• _INPUT FOR THIS TASK_
Start of Block

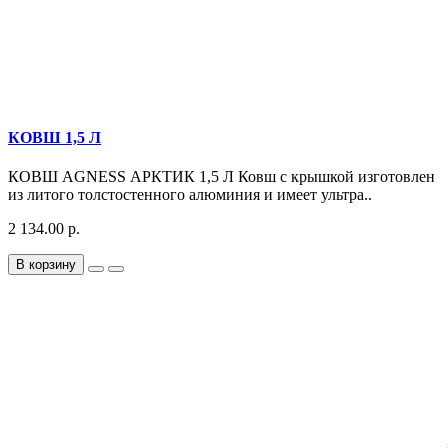
КОВШ 1,5 Л
КОВШ AGNESS АРКТИК 1,5 Л Ковш с крышкой изготовлен
из литого толстостенного алюминия и имеет ультра..
2 134.00 р.
В корзину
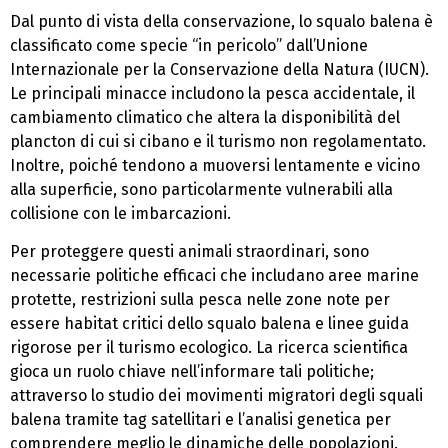
Dal punto di vista della conservazione, lo squalo balena è
classificato come specie “in pericolo” dall’Unione
Internazionale per la Conservazione della Natura (IUCN).
Le principali minacce includono la pesca accidentale, il
cambiamento climatico che altera la disponibilità del
plancton di cui si cibano e il turismo non regolamentato.
Inoltre, poiché tendono a muoversi lentamente e vicino
alla superficie, sono particolarmente vulnerabili alla
collisione con le imbarcazioni.
Per proteggere questi animali straordinari, sono
necessarie politiche efficaci che includano aree marine
protette, restrizioni sulla pesca nelle zone note per
essere habitat critici dello squalo balena e linee guida
rigorose per il turismo ecologico. La ricerca scientifica
gioca un ruolo chiave nell’informare tali politiche;
attraverso lo studio dei movimenti migratori degli squali
balena tramite tag satellitari e l’analisi genetica per
comprendere meglio le dinamiche delle popolazioni.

End of Block

• _WORK INSTRUCTION_
From the data above, output only the lines between the line containing "cambiamento climatico che" and the line containing "protette, restrizioni sulla", inclusive, exactly as written.

• _OUTPUT_
cambiamento climatico che altera la disponibilità del
plancton di cui si cibano e il turismo non regolamentato.
Inoltre, poiché tendono a muoversi lentamente e vicino
alla superficie, sono particolarmente vulnerabili alla
collisione con le imbarcazioni.
Per proteggere questi animali straordinari, sono
necessarie politiche efficaci che includano aree marine
protette, restrizioni sulla pesca nelle zone note per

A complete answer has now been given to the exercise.